Saturday, July 10, 2010

TDF 2010 Stage 7: Tournus to Station des Rousses

I received the following cryptic memo, penned in blood, last night. How the author managed to attach digital photographs I'm still not sure. Through exhaustive research, I was able to attribute this text to none other than Cory Cartwright (Signor Saignée), and the seemingly mystical photographs to Guilhaume Gerard (fka, The Wine Digger). A hearty thank you to them both. Don't forget to follow Cory's 32 Days of Natural Wine (now with even more stages than Le Tour!).



From this chart it appears the riders have a series of impossible 50% and higher grade climbs, followed by whiplash roller coaster style drops. If anyone makes it through this gauntlet alive i would put good money on them winning this whole thing.

i feel sorry for the riders during this stage. Not because there's hills or whatever, i figure they signed up for this act of masochism themselves not out of some desire to win or having to atone for the sins of a past life, but because they won't be able to sample the cuisine of the Jura.

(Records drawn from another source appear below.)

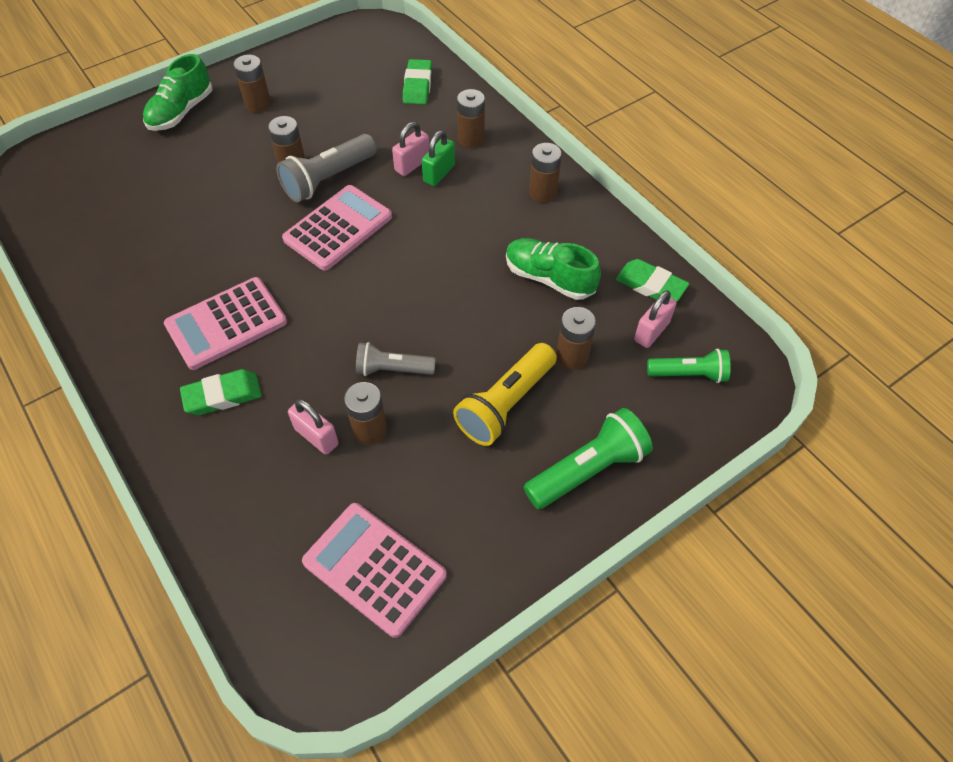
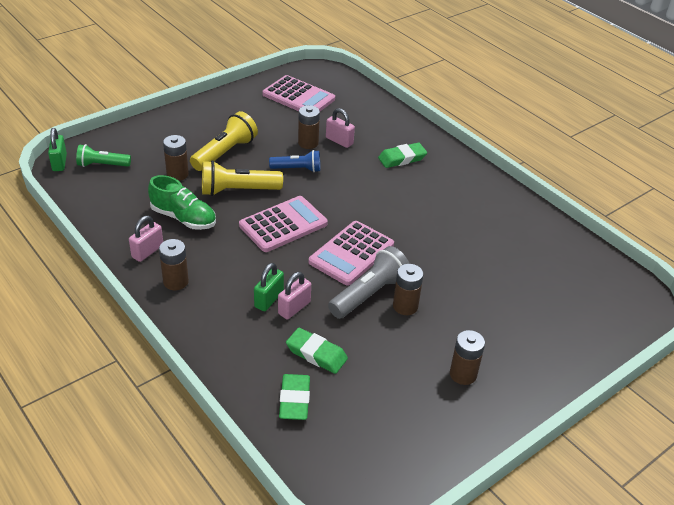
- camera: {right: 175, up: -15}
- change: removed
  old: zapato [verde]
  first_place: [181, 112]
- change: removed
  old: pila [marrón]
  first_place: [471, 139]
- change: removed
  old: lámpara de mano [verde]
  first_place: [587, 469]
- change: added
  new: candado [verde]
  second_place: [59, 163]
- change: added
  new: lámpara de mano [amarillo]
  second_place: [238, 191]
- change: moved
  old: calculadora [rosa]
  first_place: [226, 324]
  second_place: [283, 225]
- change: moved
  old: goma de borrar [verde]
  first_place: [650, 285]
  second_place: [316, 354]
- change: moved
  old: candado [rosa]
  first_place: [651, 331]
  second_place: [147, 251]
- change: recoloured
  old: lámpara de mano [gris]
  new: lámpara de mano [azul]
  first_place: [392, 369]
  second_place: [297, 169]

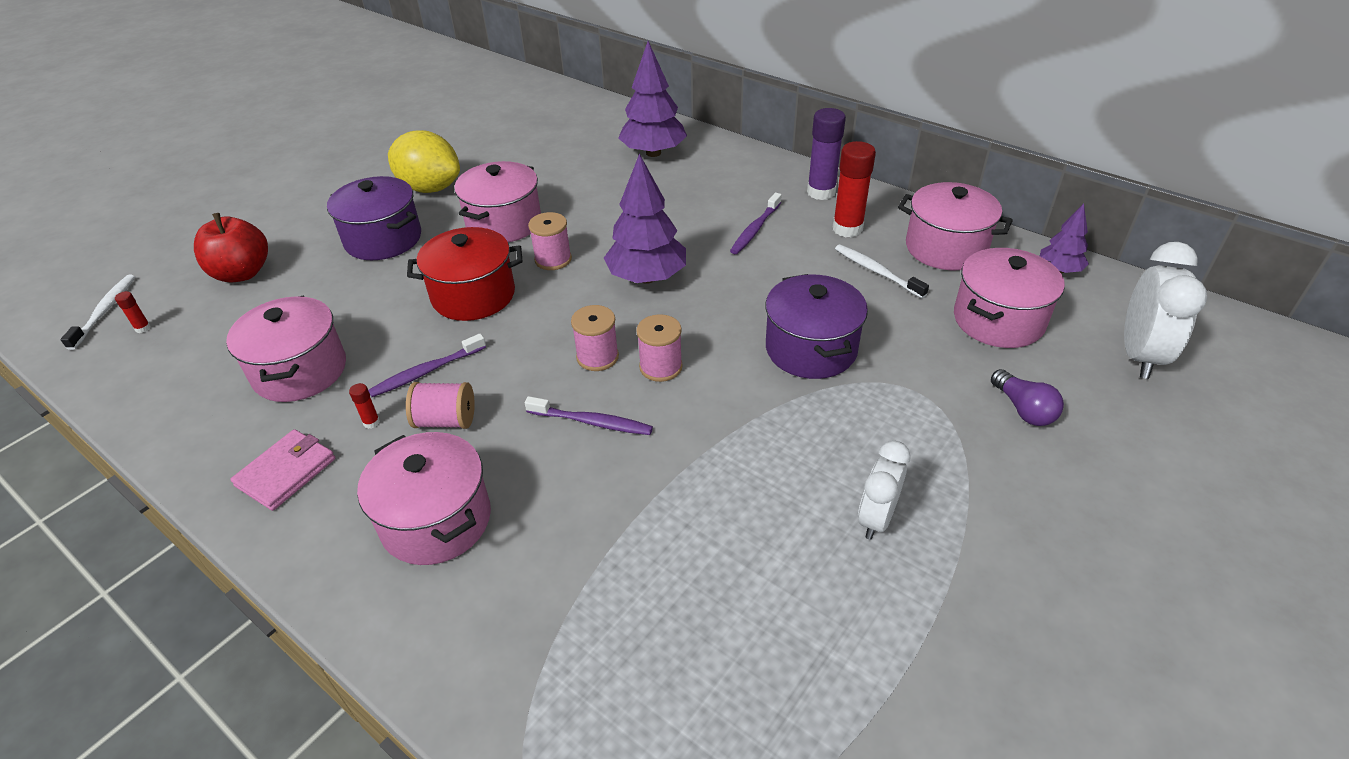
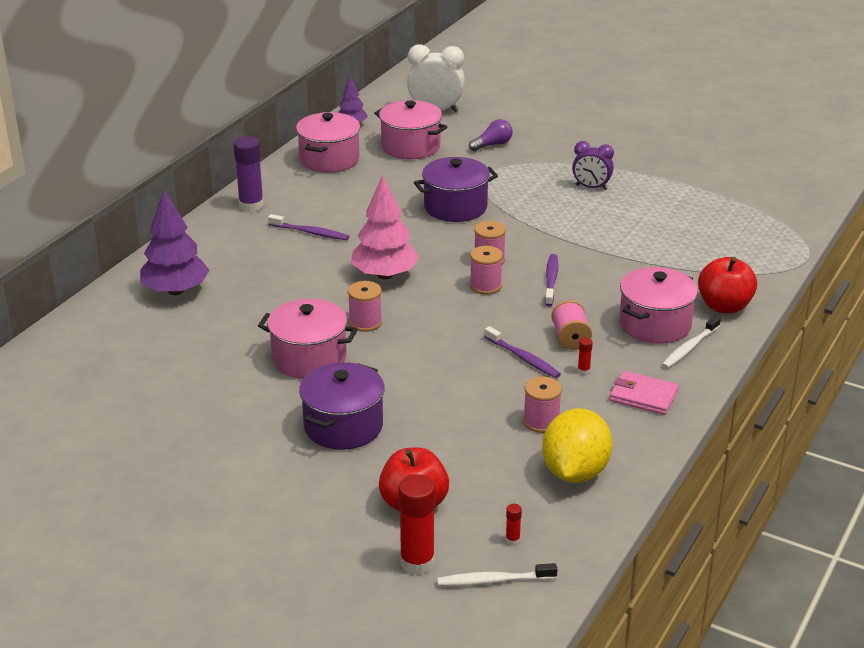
- camera: {right: -100, up: -10}
- change: removed
  old: olla [rojo]
  first_place: [473, 295]
- change: added
  new: manzana [rojo]
  second_place: [724, 306]
- change: moved
  old: limón [amarillo]
  first_place: [430, 188]
  second_place: [575, 472]
- change: moved
  old: barra de pegamento [rojo]
  first_place: [847, 229]
  second_place: [417, 562]
- change: moved
  old: cepillo de dientes [blanco]
  first_place: [876, 271]
  second_place: [689, 348]
- change: replaced
  old: olla [rosa]
  new: carrete [rosa]
  first_place: [300, 371]
  second_place: [541, 422]
- change: recoloured
  old: árbol [morado]
  new: árbol [rosa]
  first_place: [647, 278]
  second_place: [385, 275]
- change: recoloured
  old: despertador [blanco]
  new: despertador [morado]
  first_place: [876, 518]
  second_place: [591, 187]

To the south of the course you can clearly see Bourg-en-Bresse, the home of the famed poulet that has its own AOC, and to the north you have the home of comte, the giant cheesewheels that are worth the trip on their own, not to mention the other varieties of sausages and cheeses and so on and so forth. Basically if you like to eat (and i mean serious meat/potatoes/cheese eating, not flavored pop rocks or what the hell ever) this is your kind of place.


And then there is the wine.

The Jura is Terroir Country™. And not the small scale "this hill is turned .000001 degree this way so we charge 400 more dollars than that terroir and if you don't like it talk to that critic or look at this pricing sheet did we mention we're a first growth? thanks again for your business" terroir (although they have some prime sites). This is the all-encompassing terroir of food/wine/people/culture. Sure they grow some pinot noir and chardonnay, which the world knows about, but the grapes most grown are savagnin, trousseau and poulsard, rather extreme examples of "local" grapes. While the world has slowly woken to the oxidized savagnins, the ultralight poulsards, and the more serious trousseaus, and the legendary Vin Jaunes, the local market still rules, with the fortified macvin du Jura and sparkling crémant du Jura.

High on Pupillin.


It's a place where both the beautifully baroque modernism of the French natural wine movement (perhaps exemplified best by Pierre Overnoy and Emmanuel Houillon who make wines of stunning purity from methods partly adopted from Jules Chauvet through his disciple Jacques Neauport) stand side by side with staunch traditionalists such as Michel Gahier and Jacques Puffeney who are getting back to the continuity of Jura winemaking.

Jacques Puffeney

Emmanuel Houillon

When i visited we went to meet a young naturalist vigneron who perhaps exemplifies this push and pull that is making the Jura what i believe to be the most interesting wine region in the world. When we went he was brimming with ideas about wine, he had experiments going of all sorts, and more ideas of experiments he wanted to do than his small winery could possibly hold. But back in one corner was his pride and joy. It wasn't some carbonically macerated poulsard brimming with VA and barely distinguishable from a badly made gamay or grenache that represents the genre for so many these days. It was his first Château-Chalon, that staid, once great vin jaune (it was once listed with Meursault, Coulée de Serrant, Château Grillet and Château d'Yquem as one of the five great wine wine terroirs of France). Its reputation has since slipped, partly due to a change in tastes and partly due to, well, there just aren't any good producers anymore but there are a tiny number of producers trying to take it back. But here he was, in the midst of all this chaos, showing off his connection to hundreds of years of winemaking tradition and beaming over it.

Note: All that was a metaphor for bicycling.

Next up: Into the mountains and up to New York.

1 comment:

Wink Lorch said...

Cory - if it is indeed you, I love who you are talking about in the Jura, but I must be pedantic and make a correction to the Jura facts. Actually, Chardonnay is the most planted variety in the Jura by a long way, and Pinot Noir is the 2nd most planted red after Poulsard.

Chardonnay is used for almost all the Cremant du Jura which offer excellent value for money, and the leave the best quality Chardonnay grapes to make a huge range of different wines from oxidative (such as Montbourgeau in Etoile) to so-called Burgundian styles (such as biodynamic wines from Stephane Tissot in Arbois) to Burgundian/biodynamic/natural such as the weird and wonderful range from Ganevat, whose Pinot Noir you should also try.

All that said, Savagnin and Trousseau are both in my mind world-class grape varieties of incredible versatility and interest. Poulsard/Ploussard is more difficult but occasionally reaches esoteric heights.